PROVIDED PASSAGE: Begin
It’s true, organic food is often more expensive when compared with its non-organic counterparts in the supermarket. In fact, despite being a foodie and an organic advocate, sometimes when I am shopping and see the price of an item I think, “wow, that is just too much, I can’t justify paying that much for asparagus.” However, there are several key aspects of organic I like to remind myself of when faced with the “organics are too expensive” concept.
Obviously this is one of the key elements of the pro-organic argument—you can either pay a little more money now for produce that is nutritionally superior than their conventional counterparts, or pay later for the health costs associated with poor diet and nutrient insufficiencies. For example, studies show that organic tomatoes have higher levels of lycopene and vitamin C, two nutrients that have a variety of roles in supporting health in the body1. And similar studies have found levels of other nutrients, especially antioxidants, are higher in organic fruits and vegetables than comparable conventional produce. Need to spend $8.00 on aloe vera lotion because you stayed out in the sun for too long? Perhaps spending the extra dollar on organic tomatoes would have bestowed your skin with enough photoprotective lycopene to make that lotion unnecessary2.
PROVIDED PASSAGE: End
WORK TASK —
According to the passage on organic food, which two nutrients do studies show organic tomatoes have at higher levels?
INFORMATION PROVIDED: Begin
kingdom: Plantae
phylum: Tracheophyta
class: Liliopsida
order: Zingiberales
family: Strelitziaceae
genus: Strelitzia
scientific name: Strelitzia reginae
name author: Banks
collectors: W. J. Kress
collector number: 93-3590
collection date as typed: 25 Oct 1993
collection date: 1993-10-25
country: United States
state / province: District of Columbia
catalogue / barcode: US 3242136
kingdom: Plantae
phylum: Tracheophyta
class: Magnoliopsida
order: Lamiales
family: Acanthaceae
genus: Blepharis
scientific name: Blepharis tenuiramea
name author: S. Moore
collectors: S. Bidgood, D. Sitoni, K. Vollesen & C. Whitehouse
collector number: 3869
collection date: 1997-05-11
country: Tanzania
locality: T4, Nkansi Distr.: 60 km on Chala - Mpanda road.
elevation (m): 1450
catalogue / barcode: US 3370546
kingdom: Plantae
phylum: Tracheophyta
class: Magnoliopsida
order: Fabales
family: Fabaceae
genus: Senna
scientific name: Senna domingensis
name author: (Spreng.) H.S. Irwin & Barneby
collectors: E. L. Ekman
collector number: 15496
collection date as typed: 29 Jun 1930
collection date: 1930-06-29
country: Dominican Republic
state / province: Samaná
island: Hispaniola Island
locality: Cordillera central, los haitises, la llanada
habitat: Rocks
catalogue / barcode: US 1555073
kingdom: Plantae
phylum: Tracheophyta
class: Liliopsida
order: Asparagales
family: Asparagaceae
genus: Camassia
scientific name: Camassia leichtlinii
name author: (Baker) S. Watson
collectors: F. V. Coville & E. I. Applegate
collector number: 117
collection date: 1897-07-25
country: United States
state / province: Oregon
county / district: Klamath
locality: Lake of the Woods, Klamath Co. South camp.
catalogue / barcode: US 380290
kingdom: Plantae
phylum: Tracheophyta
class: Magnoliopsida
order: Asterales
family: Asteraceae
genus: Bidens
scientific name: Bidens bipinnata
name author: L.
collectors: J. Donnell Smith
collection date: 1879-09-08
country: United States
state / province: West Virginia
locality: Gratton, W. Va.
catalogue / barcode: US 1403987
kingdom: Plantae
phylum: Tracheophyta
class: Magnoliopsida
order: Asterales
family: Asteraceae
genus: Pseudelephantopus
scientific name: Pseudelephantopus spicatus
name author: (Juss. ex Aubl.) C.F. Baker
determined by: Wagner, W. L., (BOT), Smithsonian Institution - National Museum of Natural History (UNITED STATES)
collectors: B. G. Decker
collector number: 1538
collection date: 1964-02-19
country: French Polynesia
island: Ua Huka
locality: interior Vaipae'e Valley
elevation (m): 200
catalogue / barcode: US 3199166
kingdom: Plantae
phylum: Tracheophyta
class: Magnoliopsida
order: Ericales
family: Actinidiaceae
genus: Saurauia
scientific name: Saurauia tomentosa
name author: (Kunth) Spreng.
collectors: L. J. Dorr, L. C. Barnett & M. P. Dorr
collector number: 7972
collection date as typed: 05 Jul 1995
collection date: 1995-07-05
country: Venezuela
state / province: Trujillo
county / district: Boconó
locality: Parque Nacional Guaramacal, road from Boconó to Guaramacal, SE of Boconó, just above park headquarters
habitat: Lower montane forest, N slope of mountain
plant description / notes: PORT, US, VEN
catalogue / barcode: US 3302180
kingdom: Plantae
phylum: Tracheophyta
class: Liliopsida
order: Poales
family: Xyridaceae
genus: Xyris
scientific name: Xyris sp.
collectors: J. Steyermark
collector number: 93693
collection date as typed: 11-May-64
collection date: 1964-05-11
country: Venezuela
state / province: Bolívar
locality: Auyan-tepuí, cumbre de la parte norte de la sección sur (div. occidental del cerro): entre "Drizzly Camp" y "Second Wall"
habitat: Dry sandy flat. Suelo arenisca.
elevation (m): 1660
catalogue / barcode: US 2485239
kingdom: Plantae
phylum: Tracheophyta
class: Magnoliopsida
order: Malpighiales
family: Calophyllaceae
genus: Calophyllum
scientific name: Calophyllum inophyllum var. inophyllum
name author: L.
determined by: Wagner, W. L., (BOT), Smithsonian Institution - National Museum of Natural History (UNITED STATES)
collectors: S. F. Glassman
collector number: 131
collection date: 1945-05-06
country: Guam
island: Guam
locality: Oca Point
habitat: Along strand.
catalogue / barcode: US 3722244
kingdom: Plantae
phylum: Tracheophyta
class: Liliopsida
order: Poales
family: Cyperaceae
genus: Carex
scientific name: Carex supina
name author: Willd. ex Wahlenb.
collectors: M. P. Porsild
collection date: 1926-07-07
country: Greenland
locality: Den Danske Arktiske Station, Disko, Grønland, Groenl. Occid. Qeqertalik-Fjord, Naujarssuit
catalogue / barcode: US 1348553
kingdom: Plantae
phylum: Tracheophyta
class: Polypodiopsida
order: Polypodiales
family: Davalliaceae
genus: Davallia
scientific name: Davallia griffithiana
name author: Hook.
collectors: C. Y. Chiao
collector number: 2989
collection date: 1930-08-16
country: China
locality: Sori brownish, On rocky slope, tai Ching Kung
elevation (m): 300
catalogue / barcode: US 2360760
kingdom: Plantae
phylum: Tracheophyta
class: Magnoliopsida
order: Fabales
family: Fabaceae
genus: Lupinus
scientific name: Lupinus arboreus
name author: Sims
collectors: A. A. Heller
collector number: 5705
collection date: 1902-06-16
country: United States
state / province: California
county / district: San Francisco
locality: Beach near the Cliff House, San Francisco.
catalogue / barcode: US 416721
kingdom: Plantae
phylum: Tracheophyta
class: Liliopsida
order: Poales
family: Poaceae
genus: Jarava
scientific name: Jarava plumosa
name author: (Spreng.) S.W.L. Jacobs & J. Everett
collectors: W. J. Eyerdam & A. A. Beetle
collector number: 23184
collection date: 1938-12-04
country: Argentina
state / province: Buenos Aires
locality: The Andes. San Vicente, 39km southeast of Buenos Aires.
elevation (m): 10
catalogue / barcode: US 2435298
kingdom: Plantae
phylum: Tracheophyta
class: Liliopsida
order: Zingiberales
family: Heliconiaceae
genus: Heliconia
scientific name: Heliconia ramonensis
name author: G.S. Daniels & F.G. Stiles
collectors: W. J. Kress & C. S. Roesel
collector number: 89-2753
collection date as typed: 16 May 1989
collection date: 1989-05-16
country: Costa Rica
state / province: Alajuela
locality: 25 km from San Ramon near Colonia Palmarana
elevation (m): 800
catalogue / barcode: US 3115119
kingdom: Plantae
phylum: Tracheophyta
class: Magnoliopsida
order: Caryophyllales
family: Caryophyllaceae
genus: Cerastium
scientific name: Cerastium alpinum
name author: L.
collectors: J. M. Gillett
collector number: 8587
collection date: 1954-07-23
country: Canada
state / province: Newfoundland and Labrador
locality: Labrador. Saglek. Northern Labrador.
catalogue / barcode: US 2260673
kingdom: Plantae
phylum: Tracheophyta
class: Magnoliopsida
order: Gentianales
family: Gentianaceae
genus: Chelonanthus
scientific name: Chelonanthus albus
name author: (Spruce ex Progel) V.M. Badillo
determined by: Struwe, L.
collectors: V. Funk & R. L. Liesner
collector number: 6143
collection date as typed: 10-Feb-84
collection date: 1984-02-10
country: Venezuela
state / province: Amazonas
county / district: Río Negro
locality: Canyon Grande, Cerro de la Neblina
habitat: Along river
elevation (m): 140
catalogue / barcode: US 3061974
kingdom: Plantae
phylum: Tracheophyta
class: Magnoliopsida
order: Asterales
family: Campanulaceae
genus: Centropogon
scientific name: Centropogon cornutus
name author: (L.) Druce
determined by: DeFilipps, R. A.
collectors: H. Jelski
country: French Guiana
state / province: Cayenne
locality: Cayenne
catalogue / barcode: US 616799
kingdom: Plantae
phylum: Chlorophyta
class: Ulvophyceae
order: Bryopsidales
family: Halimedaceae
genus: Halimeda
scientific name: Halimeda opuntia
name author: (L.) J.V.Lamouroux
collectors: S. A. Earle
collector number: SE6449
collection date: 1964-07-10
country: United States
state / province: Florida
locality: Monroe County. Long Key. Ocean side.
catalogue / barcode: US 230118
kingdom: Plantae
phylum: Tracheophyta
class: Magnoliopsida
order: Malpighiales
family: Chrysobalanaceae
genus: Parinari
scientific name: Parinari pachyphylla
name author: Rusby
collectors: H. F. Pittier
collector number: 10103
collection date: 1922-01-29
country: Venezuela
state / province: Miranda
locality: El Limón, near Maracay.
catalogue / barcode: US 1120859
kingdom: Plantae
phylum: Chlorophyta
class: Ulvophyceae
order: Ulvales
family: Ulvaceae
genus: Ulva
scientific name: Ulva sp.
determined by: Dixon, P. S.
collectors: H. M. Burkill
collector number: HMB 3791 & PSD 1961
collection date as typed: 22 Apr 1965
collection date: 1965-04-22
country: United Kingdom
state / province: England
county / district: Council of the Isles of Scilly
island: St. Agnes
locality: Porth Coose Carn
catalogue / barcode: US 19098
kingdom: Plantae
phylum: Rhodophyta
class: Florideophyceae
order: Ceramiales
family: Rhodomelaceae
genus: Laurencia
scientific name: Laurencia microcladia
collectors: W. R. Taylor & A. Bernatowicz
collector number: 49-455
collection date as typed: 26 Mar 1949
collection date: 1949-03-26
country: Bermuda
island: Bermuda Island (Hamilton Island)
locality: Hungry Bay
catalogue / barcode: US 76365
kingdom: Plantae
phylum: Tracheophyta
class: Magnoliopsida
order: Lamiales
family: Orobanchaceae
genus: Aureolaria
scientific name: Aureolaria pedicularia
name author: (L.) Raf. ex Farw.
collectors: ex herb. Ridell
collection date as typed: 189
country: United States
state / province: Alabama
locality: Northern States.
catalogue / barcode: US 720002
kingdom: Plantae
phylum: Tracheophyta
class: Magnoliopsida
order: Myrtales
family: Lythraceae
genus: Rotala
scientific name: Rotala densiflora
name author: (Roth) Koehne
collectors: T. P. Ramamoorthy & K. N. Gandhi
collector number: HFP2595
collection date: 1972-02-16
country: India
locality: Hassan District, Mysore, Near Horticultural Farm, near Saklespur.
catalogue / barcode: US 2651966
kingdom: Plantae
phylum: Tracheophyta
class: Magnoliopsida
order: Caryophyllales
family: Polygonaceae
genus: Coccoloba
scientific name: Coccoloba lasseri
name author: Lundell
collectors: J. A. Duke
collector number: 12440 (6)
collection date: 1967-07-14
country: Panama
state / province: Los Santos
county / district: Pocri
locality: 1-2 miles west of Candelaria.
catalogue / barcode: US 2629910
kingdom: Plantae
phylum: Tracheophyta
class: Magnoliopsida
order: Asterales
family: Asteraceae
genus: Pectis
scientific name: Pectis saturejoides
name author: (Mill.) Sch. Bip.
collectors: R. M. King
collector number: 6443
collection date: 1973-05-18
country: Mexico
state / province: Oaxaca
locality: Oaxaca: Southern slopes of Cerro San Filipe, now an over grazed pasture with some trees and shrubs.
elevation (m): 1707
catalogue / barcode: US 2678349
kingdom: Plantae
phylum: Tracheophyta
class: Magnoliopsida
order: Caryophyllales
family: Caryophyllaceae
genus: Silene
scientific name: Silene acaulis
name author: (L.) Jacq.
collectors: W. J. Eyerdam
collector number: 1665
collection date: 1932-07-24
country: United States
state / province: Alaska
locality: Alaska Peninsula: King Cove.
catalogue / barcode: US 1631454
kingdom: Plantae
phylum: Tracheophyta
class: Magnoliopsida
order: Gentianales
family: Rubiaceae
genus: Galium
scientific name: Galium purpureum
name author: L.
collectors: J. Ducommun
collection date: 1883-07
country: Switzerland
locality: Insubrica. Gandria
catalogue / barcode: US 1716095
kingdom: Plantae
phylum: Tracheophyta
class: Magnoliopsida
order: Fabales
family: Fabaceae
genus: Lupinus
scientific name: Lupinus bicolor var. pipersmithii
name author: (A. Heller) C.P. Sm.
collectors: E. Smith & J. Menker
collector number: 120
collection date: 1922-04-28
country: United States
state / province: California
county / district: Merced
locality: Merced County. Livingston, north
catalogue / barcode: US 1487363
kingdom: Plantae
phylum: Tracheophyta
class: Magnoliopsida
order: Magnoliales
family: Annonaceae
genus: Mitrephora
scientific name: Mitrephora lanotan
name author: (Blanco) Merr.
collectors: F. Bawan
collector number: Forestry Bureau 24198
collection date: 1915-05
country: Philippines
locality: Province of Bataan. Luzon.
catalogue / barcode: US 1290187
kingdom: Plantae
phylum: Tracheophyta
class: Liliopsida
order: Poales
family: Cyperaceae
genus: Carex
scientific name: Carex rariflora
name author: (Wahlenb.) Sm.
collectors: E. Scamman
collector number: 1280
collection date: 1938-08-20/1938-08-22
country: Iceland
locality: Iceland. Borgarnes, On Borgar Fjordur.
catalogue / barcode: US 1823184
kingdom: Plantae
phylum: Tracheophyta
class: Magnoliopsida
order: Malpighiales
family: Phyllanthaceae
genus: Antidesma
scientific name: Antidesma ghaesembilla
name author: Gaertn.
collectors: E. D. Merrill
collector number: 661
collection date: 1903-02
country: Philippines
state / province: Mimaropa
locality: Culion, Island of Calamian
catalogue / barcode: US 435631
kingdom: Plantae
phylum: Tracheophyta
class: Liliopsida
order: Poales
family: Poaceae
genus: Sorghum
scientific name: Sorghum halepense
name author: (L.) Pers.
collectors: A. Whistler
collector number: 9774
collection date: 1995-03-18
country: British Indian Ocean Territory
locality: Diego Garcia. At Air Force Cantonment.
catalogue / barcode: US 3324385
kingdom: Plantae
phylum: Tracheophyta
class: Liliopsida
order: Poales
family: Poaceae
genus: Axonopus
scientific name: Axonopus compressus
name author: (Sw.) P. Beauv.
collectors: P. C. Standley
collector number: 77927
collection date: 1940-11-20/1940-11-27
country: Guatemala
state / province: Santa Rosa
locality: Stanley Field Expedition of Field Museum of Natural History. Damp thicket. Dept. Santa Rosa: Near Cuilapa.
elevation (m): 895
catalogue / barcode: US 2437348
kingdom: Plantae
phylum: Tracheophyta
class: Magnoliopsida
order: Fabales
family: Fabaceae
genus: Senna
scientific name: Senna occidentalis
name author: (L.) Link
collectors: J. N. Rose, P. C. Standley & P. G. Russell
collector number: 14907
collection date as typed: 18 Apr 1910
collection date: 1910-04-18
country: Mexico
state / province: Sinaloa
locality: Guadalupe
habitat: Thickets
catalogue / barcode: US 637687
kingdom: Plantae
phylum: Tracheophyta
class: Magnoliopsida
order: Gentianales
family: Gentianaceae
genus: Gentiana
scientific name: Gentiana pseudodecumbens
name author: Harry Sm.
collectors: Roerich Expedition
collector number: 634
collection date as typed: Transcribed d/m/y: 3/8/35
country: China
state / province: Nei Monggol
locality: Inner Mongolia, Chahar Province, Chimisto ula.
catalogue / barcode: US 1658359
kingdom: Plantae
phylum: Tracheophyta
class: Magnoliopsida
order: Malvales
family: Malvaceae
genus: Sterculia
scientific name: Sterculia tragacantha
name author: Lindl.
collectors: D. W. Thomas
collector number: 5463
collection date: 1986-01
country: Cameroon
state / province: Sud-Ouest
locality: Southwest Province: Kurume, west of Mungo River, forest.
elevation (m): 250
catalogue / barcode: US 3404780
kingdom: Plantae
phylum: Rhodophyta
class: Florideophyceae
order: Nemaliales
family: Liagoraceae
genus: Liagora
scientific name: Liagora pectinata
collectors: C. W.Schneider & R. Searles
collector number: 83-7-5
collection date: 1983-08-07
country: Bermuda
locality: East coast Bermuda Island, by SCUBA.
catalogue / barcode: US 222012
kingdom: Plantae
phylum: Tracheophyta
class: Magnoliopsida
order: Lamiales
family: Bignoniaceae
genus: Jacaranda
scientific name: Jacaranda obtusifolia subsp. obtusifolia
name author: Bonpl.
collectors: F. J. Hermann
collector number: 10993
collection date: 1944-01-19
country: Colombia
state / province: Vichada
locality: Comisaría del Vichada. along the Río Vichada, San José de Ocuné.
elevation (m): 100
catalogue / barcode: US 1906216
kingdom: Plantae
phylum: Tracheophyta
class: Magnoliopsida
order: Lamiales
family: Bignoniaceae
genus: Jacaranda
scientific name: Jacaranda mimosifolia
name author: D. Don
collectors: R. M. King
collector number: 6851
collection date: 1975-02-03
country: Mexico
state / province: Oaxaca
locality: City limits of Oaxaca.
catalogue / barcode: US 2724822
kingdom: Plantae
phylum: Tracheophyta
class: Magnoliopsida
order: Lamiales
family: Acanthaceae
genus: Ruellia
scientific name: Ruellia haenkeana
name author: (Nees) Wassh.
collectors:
INFORMATION PROVIDED: End
ANSWER TO THIS TASK —
Lycopene and vitamin C.